Une déclaration de sinistre national a été décrétée hier en Conseil des ministres, suite au passage dévastateur du cyclone « Gezani » à Toamasina. Et face à l’ampleur des dégâts. Michaël Randrianirina appelle également à la solidarité nationale.
Selon les premières estimations officielles, la ville de Toamasina serait détruite à hauteur de
75 %. De nombreux quartiers ont été sévèrement touchés, avec des habitations éventrées, des infrastructures publiques endommagées et des réseaux de base fortement perturbés. Et des milliers de personnes sont sinistrées.
Et dans une situation d’urgence, l’Etat malgache a déclaré l’état de sinistre national, cette décision ouvre la voie à la mobilisation de ressources exceptionnelles et à la coordination des actions d’urgence au niveau national.

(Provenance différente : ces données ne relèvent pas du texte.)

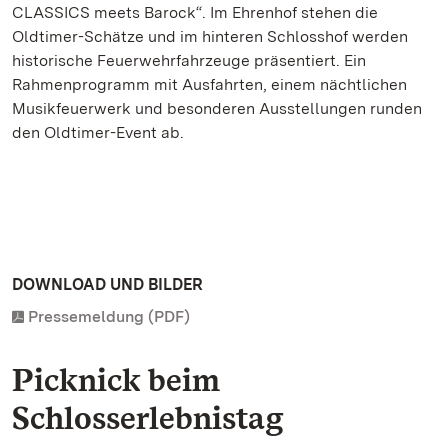
CLASSICS meets Barock“. Im Ehrenhof stehen die
Oldtimer-Schätze und im hinteren Schlosshof werden
historische Feuerwehrfahrzeuge präsentiert. Ein
Rahmenprogramm mit Ausfahrten, einem nächtlichen
Musikfeuerwerk und besonderen Ausstellungen runden
den Oldtimer-Event ab.
DOWNLOAD UND BILDER
Pressemeldung (PDF)
Picknick beim
Schlosserlebnistag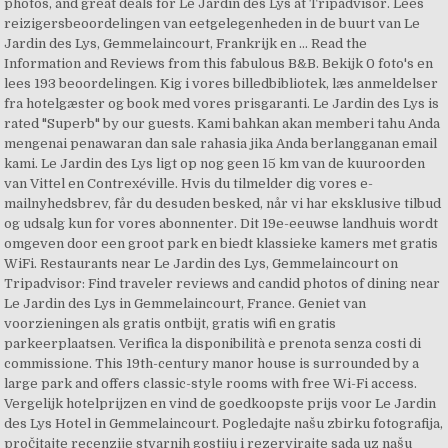
photos, and great deals for Le Jardin des Lys at Tripadvisor. Lees
reizigersbeoordelingen van eetgelegenheden in de buurt van Le
Jardin des Lys, Gemmelaincourt, Frankrijk en … Read the
Information and Reviews from this fabulous B&B. Bekijk 0 foto's en
lees 193 beoordelingen. Kig i vores billedbibliotek, læs anmeldelser
fra hotelgæster og book med vores prisgaranti. Le Jardin des Lys is
rated "Superb" by our guests. Kami bahkan akan memberi tahu Anda
mengenai penawaran dan sale rahasia jika Anda berlangganan email
kami. Le Jardin des Lys ligt op nog geen 15 km van de kuuroorden
van Vittel en Contrexéville. Hvis du tilmelder dig vores e-
mailnyhedsbrev, får du desuden besked, når vi har eksklusive tilbud
og udsalg kun for vores abonnenter. Dit 19e-eeuwse landhuis wordt
omgeven door een groot park en biedt klassieke kamers met gratis
WiFi. Restaurants near Le Jardin des Lys, Gemmelaincourt on
Tripadvisor: Find traveler reviews and candid photos of dining near
Le Jardin des Lys in Gemmelaincourt, France. Geniet van
voorzieningen als gratis ontbijt, gratis wifi en gratis
parkeerplaatsen. Verifica la disponibilità e prenota senza costi di
commissione. This 19th-century manor house is surrounded by a
large park and offers classic-style rooms with free Wi-Fi access.
Vergelijk hotelprijzen en vind de goedkoopste prijs voor Le Jardin
des Lys Hotel in Gemmelaincourt. Pogledajte našu zbirku fotografija,
pročitajte recenzije stvarnih gostiju i rezervirajte sada uz našu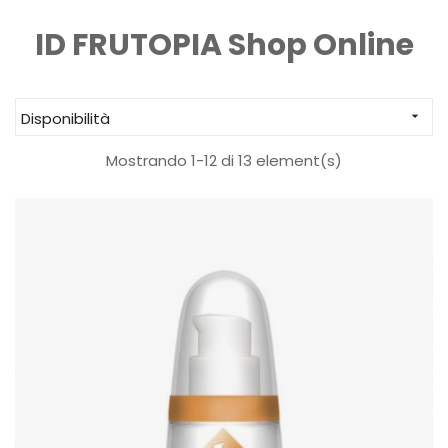
ID FRUTOPIA Shop Online
Disponibilità

Mostrando 1-12 di 13 element(s)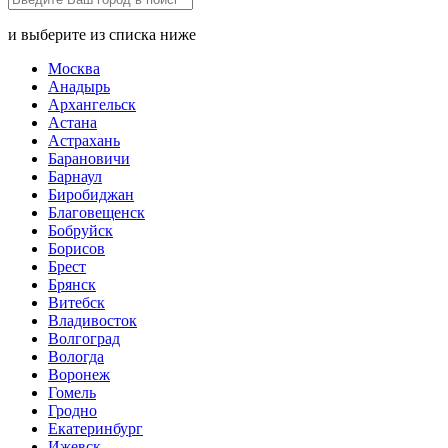
и выберите из списка ниже
Москва
Анадырь
Архангельск
Астана
Астрахань
Барановичи
Барнаул
Биробиджан
Благовещенск
Бобруйск
Борисов
Брест
Брянск
Витебск
Владивосток
Волгоград
Вологда
Воронеж
Гомель
Гродно
Екатеринбург
Ижевск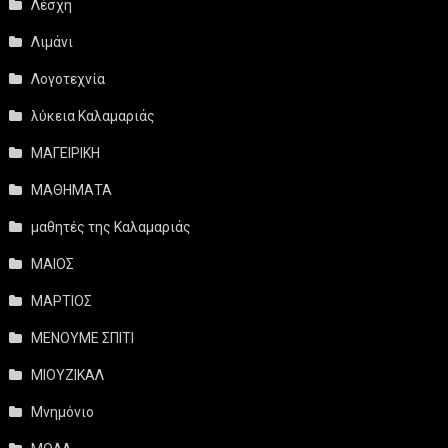
Λέσχη
Λιμάνι
Λογοτεχνία
λύκεια Καλαμαριάς
ΜΑΓΕΙΡΙΚΗ
ΜΑΘΗΜΑΤΑ
μαθητές της Καλαμαριάς
ΜΑΙΟΣ
ΜΑΡΤΙΟΣ
ΜΕΝΟΥΜΕ ΣΠΙΤΙ
ΜΙΟΥΖΙΚΑΛ
Μνημόνιο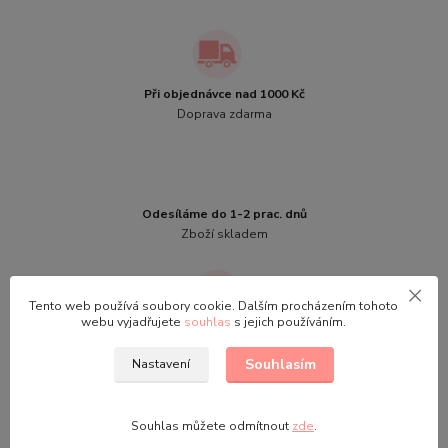
Při objednávce nad 1000 Kč
Doprava zdarma
Odesíláme do 1-2 prac. dnů
Zboží skladem
Tento web používá soubory cookie. Dalším procházením tohoto
webu vyjadřujete
souhlas
s jejich používáním.
Na výměnu máte 30 dnů
Výměna zboží
Souhlasím
Nastavení
Souhlas můžete odmítnout
zde
.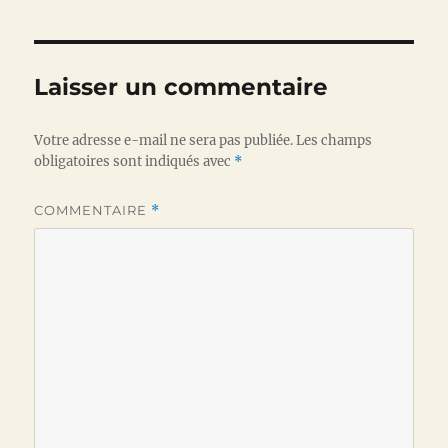
Laisser un commentaire
Votre adresse e-mail ne sera pas publiée.
Les champs
obligatoires sont indiqués avec
*
COMMENTAIRE
*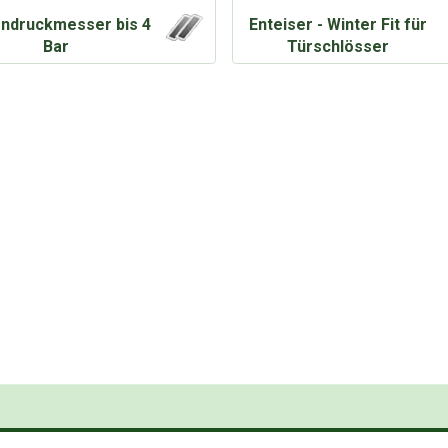
endruckmesser bis 4
Enteiser - Winter Fit für
Bar
Türschlösser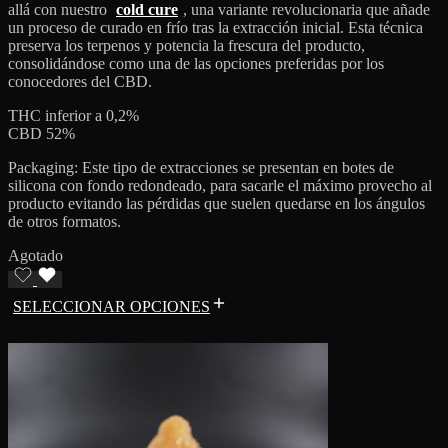
allá con nuestro
cold cure
, una variante revolucionaria que añade
un proceso de curado en frío tras la extracción inicial. Esta técnica
preserva los terpenos y potencia la frescura del producto,
consolidándose como una de las opciones preferidas por los
conocedores del CBD.
THC inferior a 0,2%
CBD 52%
Packaging: Este tipo de extracciones se presentan en botes de
silicona con fondo redondeado, para sacarle el máximo provecho al
producto evitando las pérdidas que suelen quedarse en los ángulos
de otros formatos.
Agotado
SELECCIONAR OPCIONES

Elle vise également à solliciter l’appui des partenaires techniques et financiers internationaux, pour soutenir les efforts de secours, de reconstruction et de relance économique dans la zone touchée.
Solidarité nationale
Déjà présent à Toamasina, pour coordonner les réponses post-cycloniques avant l’arrivée du cyclone «Gezani», le président de la Refondation de la République de Madagascar, Michaël Randrianirina, a constaté l’ampleur des dégâts dès l’aube et est allé à la rencontre les sinistrées, dont certaines ont perdu des proches et vu leurs biens entièrement détruits. A cette occasion, il a exprimé sa compassion envers les familles des victimes, tout en lançant un appel à la solidarité nationale, à l’unité et à la mobilisation générale.
«Il ne faut pas toujours attendre l’aide venant de l’extérieur. Les Malgaches peuvent également se mobiliser et s’entraider», a déclaré Michaël Randrianirina, insistant sur la nécessité d’un élan de solidarité nationale.
Les besoins immédiats concernent en priorité les produits de première nécessité, notamment les denrées alimentaires, l’eau potable et les médicaments. Les matériaux de construction : tôles, bois, clous, ciment et autres intrants figurent également parmi les urgences afin de permettre la réhabilitation rapide des habitations et des infrastructures endommagées.
Plusieurs établissements scolaires, centres de santé et bâtiments administratifs ont subi d’importants dégâts, compliquant davantage la reprise des activités dans la région. Les autorités locales travaillent actuellement à l’évaluation détaillée des pertes matérielles.
Le chef de l’État a par ailleurs insisté sur la nécessité de renforcer les équipes de la Jirama afin d’accélérer le rétablissement de l’électricité et de l’approvisionnement en eau potable, fortement perturbés depuis le passage du cyclone.